Text segment –
· · · ·
The Liberal Arts Department kicks off its Diverse Voices Speaker Series for the year on Thursday, Sept. 30, at 7 pm. That evening the College presents Composing Culture, Poetry as Public Memory with moderator Dr. Jennie Keohane, a rhetorician and scholar of public memory texts at the University of Baltimore; Joseph Ross, the author of four books of poetry and member of the Poetry Board at the Folger Shakespeare Library in Washington, D.C., where he teaches poetry; and poet Steven Leyva, assistant professor at the University of Baltimore.
Poetry as public memory gives us a way, collectively, of remembering, ordering, and questioning history. We asked Leyva, Ross, and Keohane about this “time capsule” of sorts: Whether it’s possible for America in the 21st century to have a collective, universal memory, and what poetry first sparked a recognition in them that has led them into a love of poetry, and to look the way a poem can influence how we look at history.
· · · ·
[Data entries]
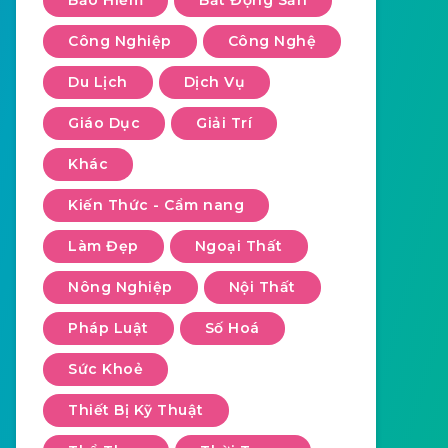
Bảo Hiểm
Bất Động Sản
Công Nghiệp
Công Nghệ
Du Lịch
Dịch Vụ
Giáo Dục
Giải Trí
Khác
Kiến Thức - Cẩm nang
Làm Đẹp
Ngoại Thất
Nông Nghiệp
Nội Thất
Pháp Luật
Số Hoá
Sức Khoẻ
Thiết Bị Kỹ Thuật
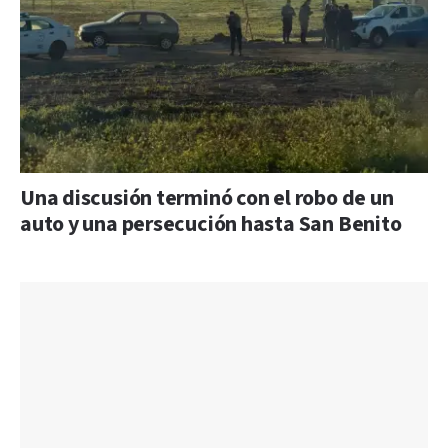
Una discusión terminó con el robo de un
auto y una persecución hasta San Benito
· · · ·
Tasks –
• a. Translate this sentence from the speaker series announcement into Spanish: "Poetry as public memory gives us a way, collectively, of remembering, ordering, and questioning history."
• b. Rewrite the speaker series announcement from "The Liberal Arts" to "University of Baltimore.", replacing "moderator" with "host".
• c. Summarize the speaker series announcement in two sentences.

Results for the exercise –
• a. La poesía como memoria pública nos brinda una forma, de manera colectiva, de recordar, ordenar y cuestionar la historia.

• b.
The Liberal Arts Department kicks off its Diverse Voices Speaker Series for the year on Thursday, Sept. 30, at 7 pm. That evening the College presents Composing Culture, Poetry as Public Memory with host Dr. Jennie Keohane, a rhetorician and scholar of public memory texts at the University of Baltimore; Joseph Ross, the author of four books of poetry and member of the Poetry Board at the Folger Shakespeare Library in Washington, D.C., where he teaches poetry; and poet Steven Leyva, assistant professor at the University of Baltimore.

• c. The Liberal Arts Department opens its Diverse Voices Speaker Series on Thursday, Sept. 30, at 7 pm with Composing Culture, Poetry as Public Memory, featuring moderator Dr. Jennie Keohane and poets Joseph Ross and Steven Leyva. Poetry as public memory offers a collective way to remember, order, and question history, and the three were asked whether 21st-century America can have a collective, universal memory and what poetry first led them to a love of poetry.